Je ne pourrais pas davantage conseiller à mon malade de subir une chose que je
n'accepterais pas pour moi-même. C'est une chose dangereuse que d'opérer une fistule
anale.
C'est une affaire très sérieuse. Si elle est refermée, et que ce malade incline vers la
phtisie, il développera la phtisie; s'il a une tendance vers la
maladie de Bright,
cela l'accélérera; s'il menace de céder dans quelque direction que ce soit,
ses parties les plus faibles seront atteintes et il s'effondrera.
Parfois, il s'écoule assez de temps pour que le médecin ignorant ne voie pas la relation
entre les deux. Mais maintenant que vous l'avez entendu, vous ne pourrez jamais l'oublier.
Reins
: Et puis les
reins et les organes de l'appareil urinaire ont leurs propres troubles. Il existe une telle
sensibilité douloureuse dans la région lombaire, dans la région des reins, qu'il ne supporte
aucune pression.
Il ne peut pas descendre d'une voiture sur le pavé sans se laisser tomber très
prudemment. La moindre secousse est pour lui un grand choc, et parfois la sensibilité est si
grande qu'il manque presque de s'évanouir.

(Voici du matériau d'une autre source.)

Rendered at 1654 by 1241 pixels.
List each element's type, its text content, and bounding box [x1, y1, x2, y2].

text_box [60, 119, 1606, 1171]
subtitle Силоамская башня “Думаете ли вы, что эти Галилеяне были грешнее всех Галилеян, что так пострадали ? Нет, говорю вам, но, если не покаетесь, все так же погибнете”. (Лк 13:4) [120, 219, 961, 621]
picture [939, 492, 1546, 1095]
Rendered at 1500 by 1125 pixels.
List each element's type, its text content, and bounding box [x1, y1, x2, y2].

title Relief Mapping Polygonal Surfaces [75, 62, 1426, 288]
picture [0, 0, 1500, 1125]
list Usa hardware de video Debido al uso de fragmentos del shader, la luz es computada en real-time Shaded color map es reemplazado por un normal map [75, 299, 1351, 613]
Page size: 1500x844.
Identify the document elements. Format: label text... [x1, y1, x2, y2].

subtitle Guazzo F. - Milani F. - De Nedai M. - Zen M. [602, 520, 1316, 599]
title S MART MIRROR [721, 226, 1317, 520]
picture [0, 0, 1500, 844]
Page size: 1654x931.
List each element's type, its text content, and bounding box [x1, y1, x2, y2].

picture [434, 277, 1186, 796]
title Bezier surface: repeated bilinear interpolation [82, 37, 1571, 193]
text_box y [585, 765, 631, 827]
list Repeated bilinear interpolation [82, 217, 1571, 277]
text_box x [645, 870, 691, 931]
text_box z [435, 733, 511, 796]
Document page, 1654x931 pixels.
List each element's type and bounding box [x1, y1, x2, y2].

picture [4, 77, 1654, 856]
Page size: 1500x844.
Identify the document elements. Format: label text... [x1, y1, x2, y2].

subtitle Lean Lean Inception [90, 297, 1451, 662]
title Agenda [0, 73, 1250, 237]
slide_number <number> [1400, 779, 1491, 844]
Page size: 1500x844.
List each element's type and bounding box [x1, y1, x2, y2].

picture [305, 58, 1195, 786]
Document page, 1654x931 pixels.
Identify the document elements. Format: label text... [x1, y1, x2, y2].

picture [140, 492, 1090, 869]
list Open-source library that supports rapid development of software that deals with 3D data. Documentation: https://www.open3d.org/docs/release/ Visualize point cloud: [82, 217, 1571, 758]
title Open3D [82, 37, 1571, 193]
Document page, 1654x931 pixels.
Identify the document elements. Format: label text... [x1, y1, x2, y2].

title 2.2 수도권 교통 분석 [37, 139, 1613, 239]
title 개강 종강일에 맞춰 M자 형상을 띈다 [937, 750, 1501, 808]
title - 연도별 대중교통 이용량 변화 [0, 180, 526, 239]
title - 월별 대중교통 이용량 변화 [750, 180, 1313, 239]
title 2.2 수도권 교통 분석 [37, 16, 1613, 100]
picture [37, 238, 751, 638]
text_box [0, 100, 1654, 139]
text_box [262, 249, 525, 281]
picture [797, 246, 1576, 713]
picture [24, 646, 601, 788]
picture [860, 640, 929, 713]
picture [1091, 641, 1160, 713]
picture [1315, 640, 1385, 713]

Sensibilité douloureuse du dos, des muscles du dos et de la région des reins; et cela
associé à toutes sortes de perturbations des urines, avec dépôts excessifs.
Les reins rayonnent dans toutes les directions. Les douleurs remontent jusqu'au rein,
et, s'il n'obtient pas de soulagement, il s'épuise et finira par avoir quelque affection
grave. D'où ces symptômes.
« Brûlure et sensibilité douloureuse dans la région des reins. Élancements
brûlants, isolés ou plusieurs de suite, dans les régions des lombes et des reins. Grande
douleur, sensibilité douloureuse et sensibilité au toucher dans le dos, dans la région des
reins. Sensibilité dans la région des reins si grande que tout mouvement avec secousse, le
fait d'aller en voiture, d'en sauter, était intolérable. Après des troubles rénaux, goût
fétide et amer, afflux sanguin vers la gorge. Fortes envies, avec douleur au col de la
vessie, avec urines brûlantes et peu abondantes. Violente douleur coupante, tensive,
profondément située dans le côté gauche de la vessie, devenant finalement une douleur en
piqûre, oblique, dans l'urètre féminin, comme à son orifice, durant quelques minutes. »
Nous voyons maintenant comment ces symptômes se manifestent. Rein douloureux,
enflammé, sensible, unilatéral ou bilatéral.
Et puis, formation de petits calculs dans le bassinet du rein, petites pierres comme
des têtes d'épingle; et de temps à autre, l'une d'elles s'engage dans l'uretère vers la
vessie et, oh, combien il souffre.
Alors les douleurs des reins rayonnent dans toutes les directions. Les douleurs
remontent dans les reins et descendent dans la vessie.
Chez l'homme, elles semblent suivre le cordon spermatique jusque dans les testicules,
et il souffre énormément. Vous serez étonné de voir avec quelle rapidité
Berberis
soulage cette forme particulière de colique néphrétique. Douleur brûlante dans la
vessie; douleur brûlante dans le rein.
« Urines foncées, troubles, avec sédiment abondant. Urines très lentes à
s'écouler. Besoin constant d'uriner. »
La vessie devient très irritable. États catarrhaux de la vessie.
Cuissement, brûlure, douleurs en piqûre. Nombreux troubles, douleurs et endolorissements
dans le cordon spermatique et les testicules chez les constitutions goutteuses. Douleurs
brûlantes le long de ces régions.
Berberis
convient surtout à une femme fatiguée, de constitution goutteuse;
bien que peu avancée en âge, elle est physiquement épuisée, si bien que toutes ses affaires
domestiques l'irritent et la fatiguent.
Le rapport sexuel devient douloureux, et elle en a de l'aversion. L'orgasme est
retardé, ou complètement absent, et elle en est prostrée.
Dans tout ce qui touche à sa vie la plus intime, elle n'est qu'une bête de somme.
Pleine d'élancements dans tous ses nerfs.
« Brûlure dans l'urètre féminin. Douleur brûlante dans le vagin. »
Défaut de la sensibilité normale de ces parties chez la femme.